Tras Fray Junípero Serra ¿Será el siguiente Fray Bartolomé de las Casas, el religioso que más levantó la pluma y la voz contra los excesos de los primeros conquistadores españoles? ¿Serán otros de su cuerda como los teólogos dominicos Francisco de Vitoria o Domingo de Soto, o los jesuitas Francisco Suárez o Juan de Mairana? Célebres pensadores todos ellos referidos por Luis de Sebastián en su ‘De la esclavitud a los derechos humanos’.
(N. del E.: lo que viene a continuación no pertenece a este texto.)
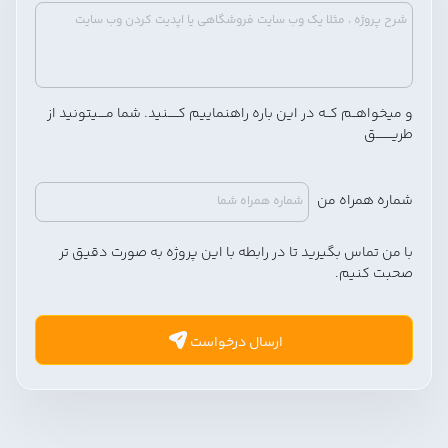
و میخواهــم کــه در این باره
راهنماییم
کـــــنید. شما مــــیتونید از
طریــــــــق
شماره همراه
من
با من
تماس بگیرید
تا در رابطه با این پروژه به
صورت دقیق تر
صحبت کنیم.
ارسال درخواست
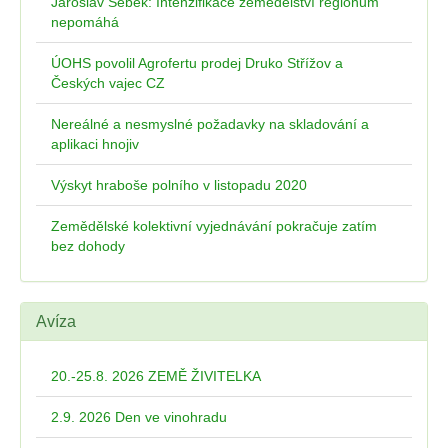
Jaroslav Šebek: Intenzifikace zemědělství regionům
nepomáhá
ÚOHS povolil Agrofertu prodej Druko Střížov a
Českých vajec CZ
Nereálné a nesmyslné požadavky na skladování a
aplikaci hnojiv
Výskyt hraboše polního v listopadu 2020
Zemědělské kolektivní vyjednávání pokračuje zatím
bez dohody
Avíza
20.-25.8. 2026 ZEMĚ ŽIVITELKA
2.9. 2026 Den ve vinohradu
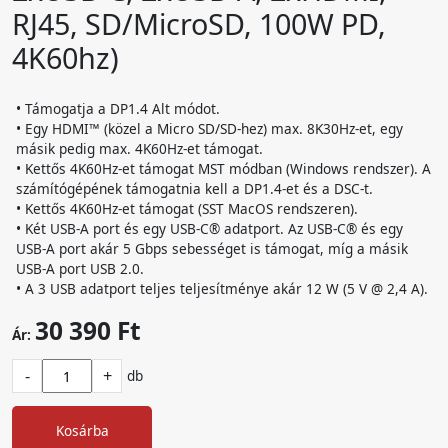
RJ45, SD/MicroSD, 100W PD,
4K60hz)
• Támogatja a DP1.4 Alt módot.
• Egy HDMI™ (közel a Micro SD/SD-hez) max. 8K30Hz-et, egy
másik pedig max. 4K60Hz-et támogat.
• Kettős 4K60Hz-et támogat MST módban (Windows rendszer). A
számítógépének támogatnia kell a DP1.4-et és a DSC-t.
• Kettős 4K60Hz-et támogat (SST MacOS rendszeren).
• Két USB-A port és egy USB-C® adatport. Az USB-C® és egy
USB-A port akár 5 Gbps sebességet is támogat, míg a másik
USB-A port USB 2.0.
• A 3 USB adatport teljes teljesítménye akár 12 W (5 V @ 2,4 A).
30 390 Ft
Ár:
-
+
db
Kosárba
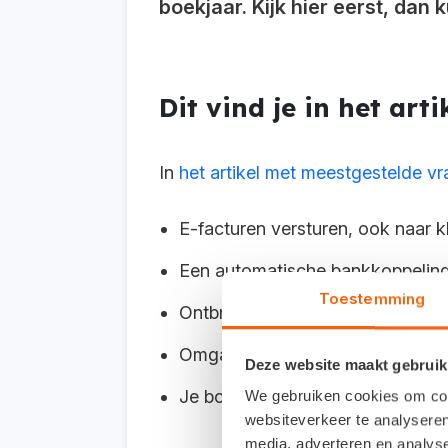
boekjaar. Kijk hier eerst, dan k
Dit vind je in het art
In
het artikel met meestgestelde v
E-facturen versturen, ook naar k
Een automatische bankkoppeling
Toestemming
Ontbrekende bankmutaties opha
Omgaan met een probleem of bug 
Deze website maakt gebruik
Je boekjaar afsluiten in jouw Sne
We gebruiken cookies om cont
websiteverkeer te analyseren
media, adverteren en analys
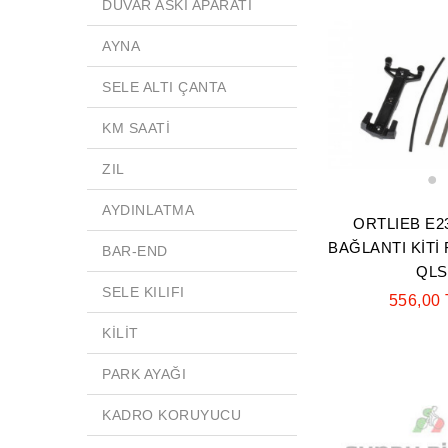
DUVAR ASKI APARATI
AYNA
SELE ALTI ÇANTA
KM SAATİ
ZIL
1
AYDINLATMA
ORTLIEB E2
BAĞLANTI KİTİ
BAR-END
QLS
SELE KILIFI
556,00
KİLİT
PARK AYAĞI
KADRO KORUYUCU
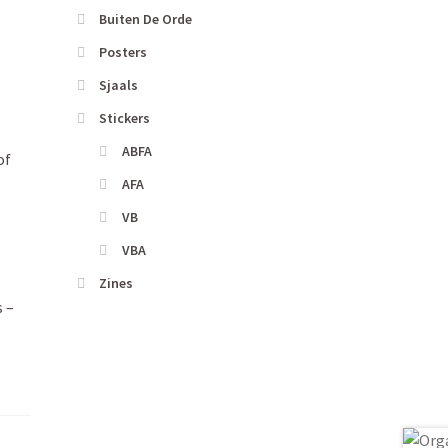
Buiten De Orde
Posters
Sjaals
Stickers
ABFA
of
AFA
VB
VBA
Zines
s –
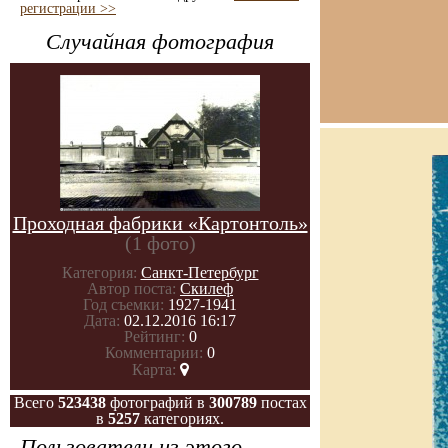
регистрации >>
Случайная фотография
Проходная фабрики «Картонтоль»
(1 фото)
Категория:
Санкт-Петербург
Автор поста:
Скилеф
Год съемки:
1927-1941
Дата:
02.12.2016 16:17
Рейтинг:
0
Комментарии:
0
Карта:
Всего
523438
фотографий в
300789
постах
в
5257
категориях.
Пользователи из этого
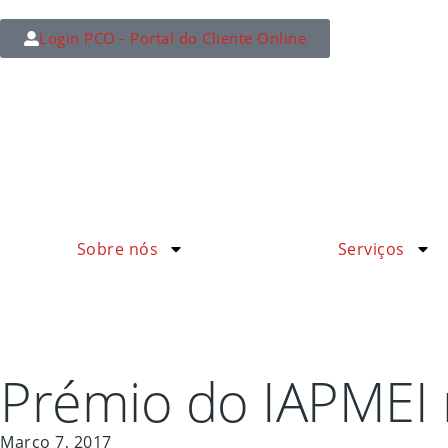
Login PCO - Portal do Cliente Online
Sobre nós
Serviços
Prémio do IAPMEI 
Março 7, 2017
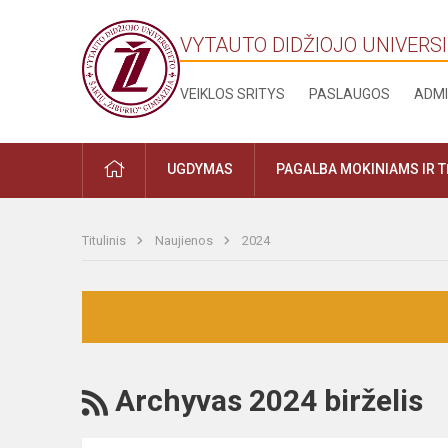
VYTAUTO DIDŽIOJO UNIVERSI
VEIKLOS SRITYS
PASLAUGOS
ADMI
UGDYMAS
PAGALBA MOKINIAMS IR 
Titulinis
Naujienos
2024
Archyvas 2024 birželis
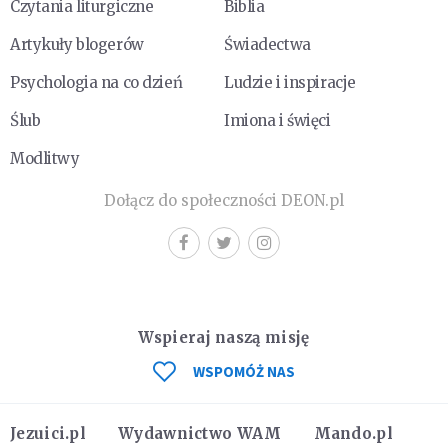
Czytania liturgiczne
Biblia
Artykuły blogerów
Świadectwa
Psychologia na co dzień
Ludzie i inspiracje
Ślub
Imiona i święci
Modlitwy
Dołącz do społeczności DEON.pl
Wspieraj naszą misję
WSPOMÓŻ NAS
Jezuici.pl
Wydawnictwo WAM
Mando.pl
Hasta el celebrado Lincoln, paradigma del antirracismo y la lucha contra la esclavitud, pidió (o sugirió o recomendó o animó) a los exesclavos negros a abandonar los Estados Unidos y aposentarse en el Caribe y en Centroamérica, incluso Liberia, ese estado fallido en África. Y no fue precisamente porque tendrían mejor tiempo en esas latitudes. Sin acritud, aunque hablando clarito, Lincoln afirmó públicamente esto que hoy le pondría los pelos de punta a la Pelosi: “Vosotros (los negros) y nosotros somos razas diferentes. Tenemos entre nosotros la mayor diferencia que existe entre prácticamente cualquier raza. No necesito discutir si es correcto o incorrecto, pero esta diferencia física es una gran desventaja para ambos. Creo que vuestra raza sufre mucho, en parte por vivir entre nosotros, mientras que la nuestra sufre con vuestra presencia”, Lincoln dixit. No sé qué esperan los jóvenes estadounidenses a atacar el hipervisitado Monumento a Abraham Lincoln en Washington, en el que aparece dignamente sentado el expresidente americano quien, a su manera, no quería a los negros en su país.
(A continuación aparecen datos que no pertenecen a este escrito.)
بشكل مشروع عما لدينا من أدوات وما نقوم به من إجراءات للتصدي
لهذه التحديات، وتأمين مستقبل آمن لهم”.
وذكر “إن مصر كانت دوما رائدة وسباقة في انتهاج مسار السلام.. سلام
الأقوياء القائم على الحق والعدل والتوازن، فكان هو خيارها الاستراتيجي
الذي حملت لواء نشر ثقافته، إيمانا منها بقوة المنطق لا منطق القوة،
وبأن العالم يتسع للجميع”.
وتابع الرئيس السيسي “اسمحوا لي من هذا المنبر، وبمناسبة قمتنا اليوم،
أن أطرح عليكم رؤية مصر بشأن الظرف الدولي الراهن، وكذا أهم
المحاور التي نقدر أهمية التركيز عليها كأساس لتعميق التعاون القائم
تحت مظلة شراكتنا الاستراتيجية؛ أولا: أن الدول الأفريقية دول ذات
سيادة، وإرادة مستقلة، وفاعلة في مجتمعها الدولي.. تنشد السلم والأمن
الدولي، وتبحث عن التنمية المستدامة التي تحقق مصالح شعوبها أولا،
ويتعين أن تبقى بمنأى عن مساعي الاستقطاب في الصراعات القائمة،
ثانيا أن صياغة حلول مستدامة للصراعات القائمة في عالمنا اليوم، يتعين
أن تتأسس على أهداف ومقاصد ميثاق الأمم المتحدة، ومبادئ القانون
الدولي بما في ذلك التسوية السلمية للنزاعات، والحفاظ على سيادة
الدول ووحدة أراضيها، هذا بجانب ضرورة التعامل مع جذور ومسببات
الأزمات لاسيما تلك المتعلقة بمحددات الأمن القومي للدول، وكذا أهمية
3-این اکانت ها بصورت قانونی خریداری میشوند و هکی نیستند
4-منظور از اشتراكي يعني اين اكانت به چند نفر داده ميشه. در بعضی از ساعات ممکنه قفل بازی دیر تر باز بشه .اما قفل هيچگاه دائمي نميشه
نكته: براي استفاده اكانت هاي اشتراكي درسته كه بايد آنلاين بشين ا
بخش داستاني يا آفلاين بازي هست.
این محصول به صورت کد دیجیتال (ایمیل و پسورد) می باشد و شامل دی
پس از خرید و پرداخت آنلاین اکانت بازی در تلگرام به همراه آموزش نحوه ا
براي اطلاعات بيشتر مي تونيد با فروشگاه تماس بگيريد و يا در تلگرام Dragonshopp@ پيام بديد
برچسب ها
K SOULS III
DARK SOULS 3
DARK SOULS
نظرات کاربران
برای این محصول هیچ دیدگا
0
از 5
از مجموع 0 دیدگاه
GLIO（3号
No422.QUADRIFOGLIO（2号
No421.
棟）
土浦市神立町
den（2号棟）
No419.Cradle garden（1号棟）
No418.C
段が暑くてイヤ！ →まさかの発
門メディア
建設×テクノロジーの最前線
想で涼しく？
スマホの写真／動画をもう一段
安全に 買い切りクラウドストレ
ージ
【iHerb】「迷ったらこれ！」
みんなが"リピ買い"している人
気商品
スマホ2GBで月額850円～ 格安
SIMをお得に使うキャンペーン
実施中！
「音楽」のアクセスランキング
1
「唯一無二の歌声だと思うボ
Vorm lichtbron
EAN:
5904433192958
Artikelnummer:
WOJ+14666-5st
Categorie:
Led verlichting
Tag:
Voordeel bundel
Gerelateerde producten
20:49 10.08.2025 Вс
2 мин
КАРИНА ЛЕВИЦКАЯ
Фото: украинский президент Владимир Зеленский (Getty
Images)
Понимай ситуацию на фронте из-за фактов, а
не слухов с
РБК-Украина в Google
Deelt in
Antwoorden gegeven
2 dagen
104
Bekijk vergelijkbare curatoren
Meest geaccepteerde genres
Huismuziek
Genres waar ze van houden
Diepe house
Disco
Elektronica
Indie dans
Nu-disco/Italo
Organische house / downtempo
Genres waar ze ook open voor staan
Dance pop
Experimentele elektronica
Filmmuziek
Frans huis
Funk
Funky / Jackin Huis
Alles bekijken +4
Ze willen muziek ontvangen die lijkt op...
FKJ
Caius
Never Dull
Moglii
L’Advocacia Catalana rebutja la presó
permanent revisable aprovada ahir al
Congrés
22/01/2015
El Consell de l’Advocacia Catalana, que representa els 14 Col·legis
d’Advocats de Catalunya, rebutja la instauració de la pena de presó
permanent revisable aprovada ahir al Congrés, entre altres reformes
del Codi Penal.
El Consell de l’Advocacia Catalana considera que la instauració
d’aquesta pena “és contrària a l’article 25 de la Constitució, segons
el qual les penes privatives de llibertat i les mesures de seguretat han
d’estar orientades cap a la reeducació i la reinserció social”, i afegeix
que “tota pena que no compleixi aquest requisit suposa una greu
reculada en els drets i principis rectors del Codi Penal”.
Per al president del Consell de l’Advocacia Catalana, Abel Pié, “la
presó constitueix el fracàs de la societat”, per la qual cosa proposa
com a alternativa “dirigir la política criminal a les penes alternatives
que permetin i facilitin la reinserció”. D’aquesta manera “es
¿Saben también esos jóvenes pacifistas matafrailes que la mayoría de sus bisabuelos no podían ver ni en pintura a los judíos, y que las autoridades estadounidenses determinaron cerrar el grifo de entrada de refugiados judíos europeos en 1941, al tiempo que el régimen nazi encendía los hornos a tutiplén? En los meses siguientes, y casi hasta muy próximo el fin de la contienda mundial, esas mismas autoridades solían restar credibilidad a los informes sobre el genocidio.
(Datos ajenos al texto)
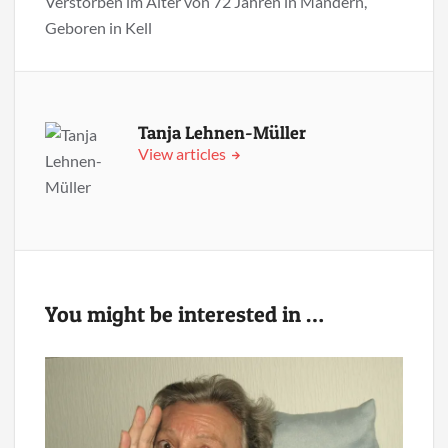
Verstorben im Alter von 72 Jahren in Mandern,
Geboren in Kell
Tanja Lehnen-Müller
View articles
You might be interested in …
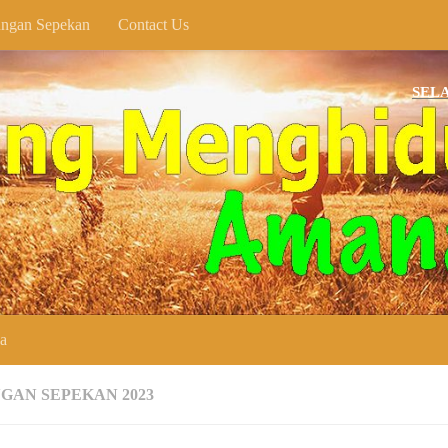
ngan Sepekan
Contact Us
SELAMAT DAT
ya
GAN SEPEKAN 2023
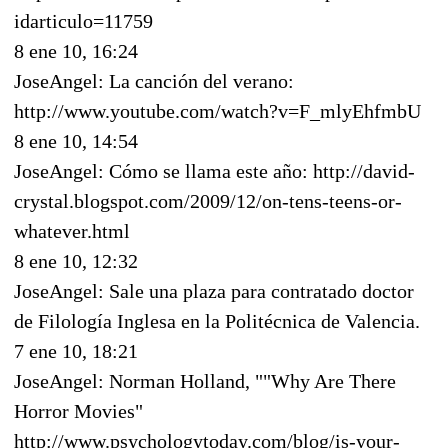
idarticulo=11759
8 ene 10, 16:24
JoseAngel: La canción del verano:
http://www.youtube.com/watch?v=F_mlyEhfmbU
8 ene 10, 14:54
JoseAngel: Cómo se llama este año: http://david-
crystal.blogspot.com/2009/12/on-tens-teens-or-
whatever.html
8 ene 10, 12:32
JoseAngel: Sale una plaza para contratado doctor
de Filología Inglesa en la Politécnica de Valencia.
7 ene 10, 18:21
JoseAngel: Norman Holland, ""Why Are There
Horror Movies"
http://www.psychologytoday.com/blog/is-your-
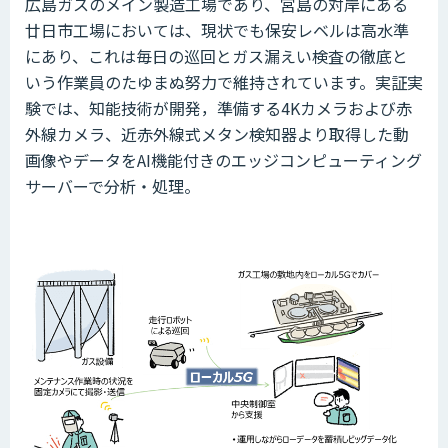
広島ガスのメイン製造工場であり、宮島の対岸にある
廿日市工場においては、現状でも保安レベルは高水準
にあり、これは毎日の巡回とガス漏えい検査の徹底と
いう作業員のたゆまぬ努力で維持されています。実証実
験では、知能技術が開発，準備する4Kカメラおよび赤
外線カメラ、近赤外線式メタン検知器より取得した動
画像やデータをAI機能付きのエッジコンピューティング
サーバーで分析・処理。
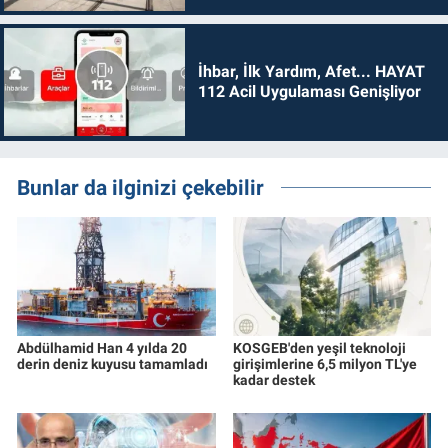
İhbar, İlk Yardım, Afet... HAYAT
112 Acil Uygulaması Genişliyor
Bunlar da ilginizi çekebilir
Abdülhamid Han 4 yılda 20
KOSGEB'den yeşil teknoloji
derin deniz kuyusu tamamladı
girişimlerine 6,5 milyon TL'ye
kadar destek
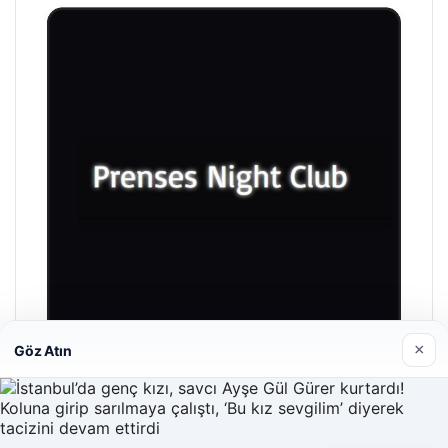
×
Göz Atın
Prenses Night Club
29/04/2026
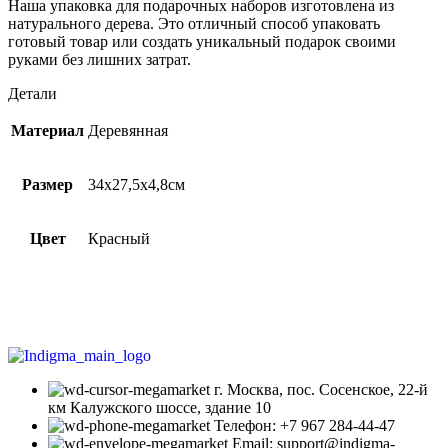
Наша упаковка для подарочных наборов изготовлена из
натурального дерева. Это отличный способ упаковать
готовый товар или создать уникальный подарок своими
руками без лишних затрат.
Детали
Материал
Деревянная
Размер
34х27,5х4,8см
Цвет
Красный
г. Москва, пос. Сосенское, 22-й
км Калужского шоссе, здание 10
Телефон: +7 967 284-44-47
Email: support@indigma-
Ya ni entro en los ataques a las estatuas de Winston Churchill -que cada palo aguante su vela-, ni a los confederados como Lee que también están descabezando. No me extraña que si esto se pone de moda acaben derribando alguna estatua de Mandela porque se pasó décadas en prisión bien alimentado y paseando por el patio mientras en Soweto las pasaban canutas, la de Ghandi por flojo, los moais de la Isla de Pascua por estirados o la del payaso Fofó por a saber qué nuevos valores inventan estos saboteadores de piedras y revisionistas de pacotilla.